No todos los uruguayos que fijan como punto de encuentro el Monumento al Gaucho entienden lo mismo. Los montevideanos se dirigirán a la intersección de las calles 18 de Julio y Barrios Amorín, mientras que los duraznenses irán al cementerio de su capital, ya que al cruzar la calle se ubica el Gaucho, una estatua de bronce que recuerda a un perro.

Si bien es cierto que hoy en día este tipo de homenajes se ha banalizado, al punto tal de que se encuentra un Michael Jackson en el corazón de la favela carioca Santa Martha, que le hayan levantado una escultura a un perro en Durazno tiene sus argumentos sólidos.

Oriundo de la localidad de Villa Carmen, este perro vivía con Facundo Ferro, un peón rural veterano, de esos cuya única compañía es un perro mediano, en este caso cruza con “policía” (pastor alemán).

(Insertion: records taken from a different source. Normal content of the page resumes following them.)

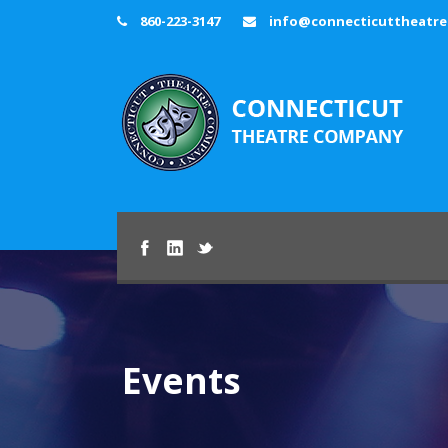
860-223-3147
info@connecticuttheatr
Events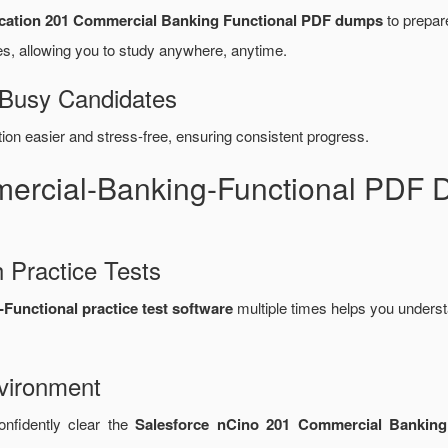
ication 201 Commercial Banking Functional PDF dumps
to prepare
, allowing you to study anywhere, anytime.
 Busy Candidates
n easier and stress-free, ensuring consistent progress.
mercial-Banking-Functional PDF
 Practice Tests
unctional practice test software
multiple times helps you underst
vironment
onfidently clear the
Salesforce nCino 201 Commercial Banking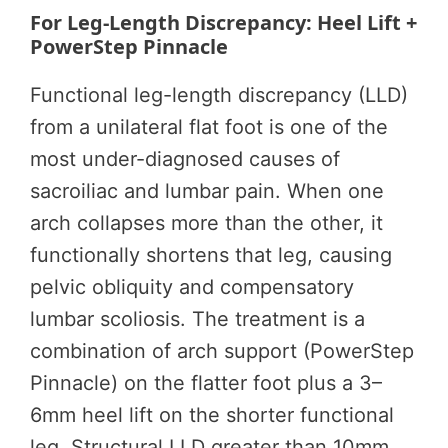
For Leg-Length Discrepancy: Heel Lift +
PowerStep Pinnacle
Functional leg-length discrepancy (LLD)
from a unilateral flat foot is one of the
most under-diagnosed causes of
sacroiliac and lumbar pain. When one
arch collapses more than the other, it
functionally shortens that leg, causing
pelvic obliquity and compensatory
lumbar scoliosis. The treatment is a
combination of arch support (PowerStep
Pinnacle) on the flatter foot plus a 3–
6mm heel lift on the shorter functional
leg. Structural LLD greater than 10mm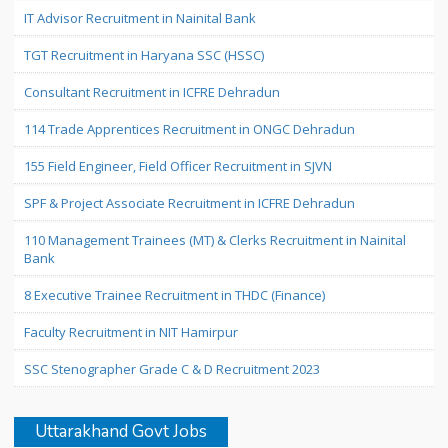
IT Advisor Recruitment in Nainital Bank
TGT Recruitment in Haryana SSC (HSSC)
Consultant Recruitment in ICFRE Dehradun
114 Trade Apprentices Recruitment in ONGC Dehradun
155 Field Engineer, Field Officer Recruitment in SJVN
SPF & Project Associate Recruitment in ICFRE Dehradun
110 Management Trainees (MT) & Clerks Recruitment in Nainital
Bank
8 Executive Trainee Recruitment in THDC (Finance)
Faculty Recruitment in NIT Hamirpur
SSC Stenographer Grade C & D Recruitment 2023
Uttarakhand Govt Jobs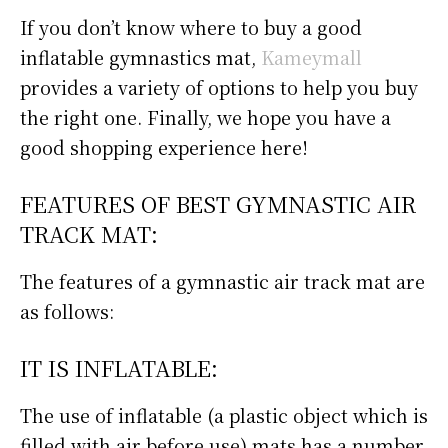
If you don’t know where to buy a good
inflatable gymnastics mat,
Kameymall
provides a variety of options to help you buy
the right one. Finally, we hope you have a
good shopping experience here!
FEATURES OF BEST GYMNASTIC AIR
TRACK MAT:
The features of a gymnastic air track mat are
as follows:
IT IS INFLATABLE:
The use of inflatable (a plastic object which is
filled with air before use) mats has a number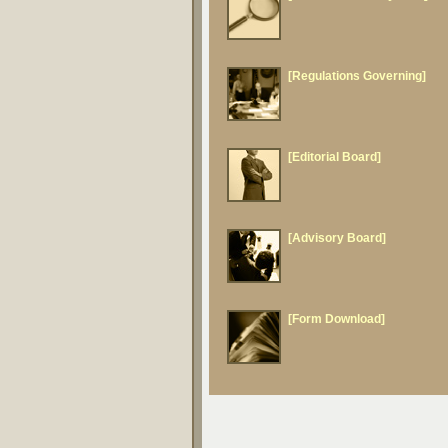
[Regulations Governing]
[Editorial Board]
[Advisory Board]
[Form Download]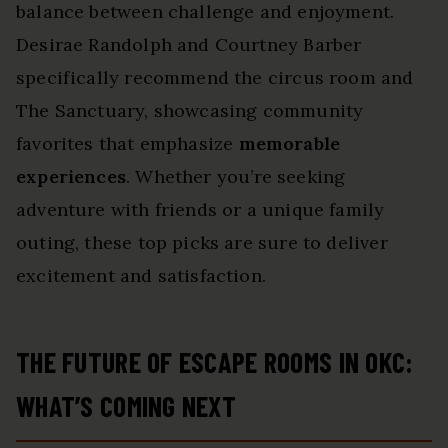
balance between challenge and enjoyment.
Desirae Randolph and Courtney Barber
specifically recommend the circus room and
The Sanctuary, showcasing community
favorites that emphasize
memorable
experiences
. Whether you’re seeking
adventure with friends or a unique family
outing, these top picks are sure to deliver
excitement and satisfaction.
THE FUTURE OF ESCAPE ROOMS IN OKC:
WHAT’S COMING NEXT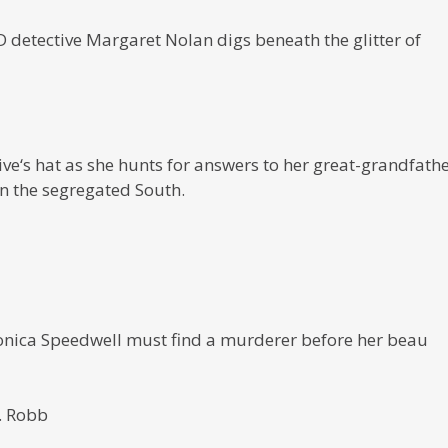
detective Margaret Nolan digs beneath the glitter of
ive‘s hat as she hunts for answers to her great-grandfathe
n the segregated South.
ronica Speedwell must find a murderer before her beau
D. Robb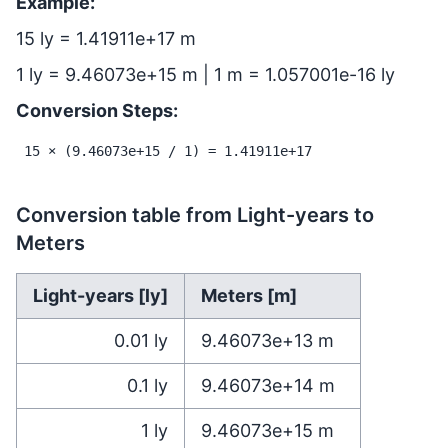
Example:
15 ly = 1.41911e+17 m
1 ly = 9.46073e+15 m | 1 m = 1.057001e-16 ly
Conversion Steps:
15 × (9.46073e+15 / 1) = 1.41911e+17
Conversion table from Light-years to
Meters
Light-years [ly]
Meters [m]
0.01
ly
9.46073e+13
m
0.1
ly
9.46073e+14
m
1
ly
9.46073e+15
m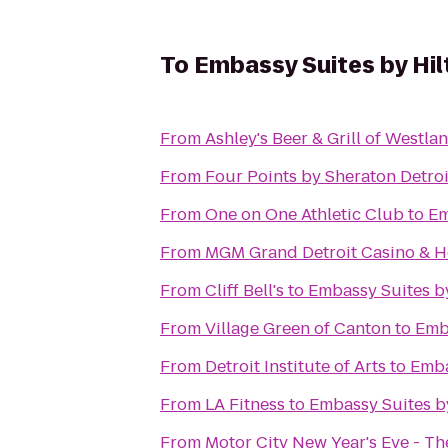
To
Embassy Suites by Hil
From
Ashley's Beer & Grill of Westla
From
Four Points by Sheraton Detroi
From
One on One Athletic Club
to
Em
From
MGM Grand Detroit Casino & H
From
Cliff Bell's
to
Embassy Suites by
From
Village Green of Canton
to
Emba
From
Detroit Institute of Arts
to
Emba
From
LA Fitness
to
Embassy Suites by
From
Motor City New Year's Eve - T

Hasta aquí, nada novedoso.

Pero según la leyenda, el anonimato de dicho perro terminó en la década de 1960, cuando aquel peón solitario tuvo que ser trasladado desde sus pagos al hospital de la ciudad.

El asunto no pasó desapercibido por el amigo canino y, tras ver como su compañero se perdía en la ruta, decidió seguirlo ni más ni menos que unos 52 kilómetros, distancia que separa Villa Carmen de Durazno.

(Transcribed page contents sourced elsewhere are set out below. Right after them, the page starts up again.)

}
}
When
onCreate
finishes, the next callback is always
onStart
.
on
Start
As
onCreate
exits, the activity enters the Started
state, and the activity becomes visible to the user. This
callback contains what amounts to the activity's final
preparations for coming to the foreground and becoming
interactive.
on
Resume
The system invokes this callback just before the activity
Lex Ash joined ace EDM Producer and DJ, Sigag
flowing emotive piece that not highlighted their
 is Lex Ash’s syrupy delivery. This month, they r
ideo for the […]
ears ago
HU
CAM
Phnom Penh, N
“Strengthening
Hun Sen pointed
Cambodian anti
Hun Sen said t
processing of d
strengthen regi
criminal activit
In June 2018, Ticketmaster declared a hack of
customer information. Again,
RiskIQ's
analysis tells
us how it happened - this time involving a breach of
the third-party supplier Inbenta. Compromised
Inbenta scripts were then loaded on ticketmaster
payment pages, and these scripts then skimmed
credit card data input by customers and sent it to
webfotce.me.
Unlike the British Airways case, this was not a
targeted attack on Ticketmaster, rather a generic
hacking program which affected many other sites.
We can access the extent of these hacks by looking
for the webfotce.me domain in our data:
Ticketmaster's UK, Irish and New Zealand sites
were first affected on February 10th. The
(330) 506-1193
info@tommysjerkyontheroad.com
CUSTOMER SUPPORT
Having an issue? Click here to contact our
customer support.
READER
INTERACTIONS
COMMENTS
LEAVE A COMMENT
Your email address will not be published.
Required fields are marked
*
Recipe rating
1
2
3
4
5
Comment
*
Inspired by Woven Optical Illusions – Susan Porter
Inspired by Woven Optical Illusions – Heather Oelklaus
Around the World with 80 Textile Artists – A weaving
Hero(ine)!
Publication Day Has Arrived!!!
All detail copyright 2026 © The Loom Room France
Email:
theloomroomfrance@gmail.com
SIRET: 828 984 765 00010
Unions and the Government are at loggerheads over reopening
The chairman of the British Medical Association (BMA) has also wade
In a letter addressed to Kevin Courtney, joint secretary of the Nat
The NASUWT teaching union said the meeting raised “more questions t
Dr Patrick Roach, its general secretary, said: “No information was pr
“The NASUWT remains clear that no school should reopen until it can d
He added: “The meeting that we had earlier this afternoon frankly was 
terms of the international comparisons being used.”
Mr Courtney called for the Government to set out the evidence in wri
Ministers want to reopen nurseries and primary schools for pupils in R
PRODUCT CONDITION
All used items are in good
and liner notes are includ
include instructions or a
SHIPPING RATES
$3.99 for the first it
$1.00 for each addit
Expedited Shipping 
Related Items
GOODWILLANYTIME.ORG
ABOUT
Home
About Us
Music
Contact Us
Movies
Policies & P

Por motivos obvios, por mucho empeño que tuvo, llegó bastante más tarde a destino que el vehículo y, según cuentan, se lo vio utilizando su recurso más valioso para olfatear el paradero de Facundo. El perro merodeó hasta dar con el paradero de su compañero, el hospital Emilio Penza.

Sin consultar los horarios de visita habilitados, parece que Gaucho se las ingenió para adentrarse en los pasillos hasta lograr ingresar exactamente a la sala donde su amigo se encontraba internado grave. Al parecer, tuvo cómplices y enemigos a la hora de permitir una “compañía especial y permanente” dentro del hospital.

Cada vez que lo invitaban a retirarse, era tal su constancia y la forma en que insistía (mirada apacible, cabeza gacha, movimientos sigilosos) que finalmente logró unanimidad entre el personal de la salud, al punto que dejaban que el perro se alojara bajo la cama de su tenedor todos los días.

Tras la muerte de don Facundo, los relatos coinciden en que el perro hizo notar su desconsuelo aullando e incluso saltando sobre la cama del difunto para lamer constantemente su cara. Pero la cosa no quedó ahí.

Durante el velatorio, Gaucho le hizo el aguante y hasta llegó a recorrer el camino entre la sala velatoria y el cementerio de la ciudad. A partir de allí nació su leyenda.

Un mes y poco después de fallecido el hombre, el perro aún pernoctaba junto a la sepultura y por las mañanas salía a recorrer las calles en busca de alimento. La gente, que conocía su comportamiento en el hospital, alimentaba al animal rutinariamente.

A la noche, cual persona que sale de su casa a laburar y luego vuelve, Gaucho se dirigía al cementerio a descansar junto a su dueño.

La historia fue difundida de forma tal que niños, ancianos y público en general compartían una especie de código ciudadano: a Gaucho no sólo se lo respeta, sino que se lo alimenta y se lo cuida.

Un día, cerca de la plaza Sainz del barrio Verona, vieron el cuerpo del ya veterano perro sin vida a un costado de la calle. La noticia no tardó en apoderarse de la ciudad, y, básicamente, ocurrió lo mismo que le pasa a cualquier hijo de vecino tenedor de una mascota cuando esta muere, pero colectivamente.

Este perro no era de nadie pero pertenecía a todos, y se había convertido en una verdadera figura pública local.

Años después, en 1999, Gaucho recibió su merecido homenaje al inaugurarse una estatua de bronce frente a la necrópolis junto a una placa que dice: “Los duraznenses al Gaucho, por tu inigualable lealtad, por haber sido nuestro, por darnos tu leyenda”.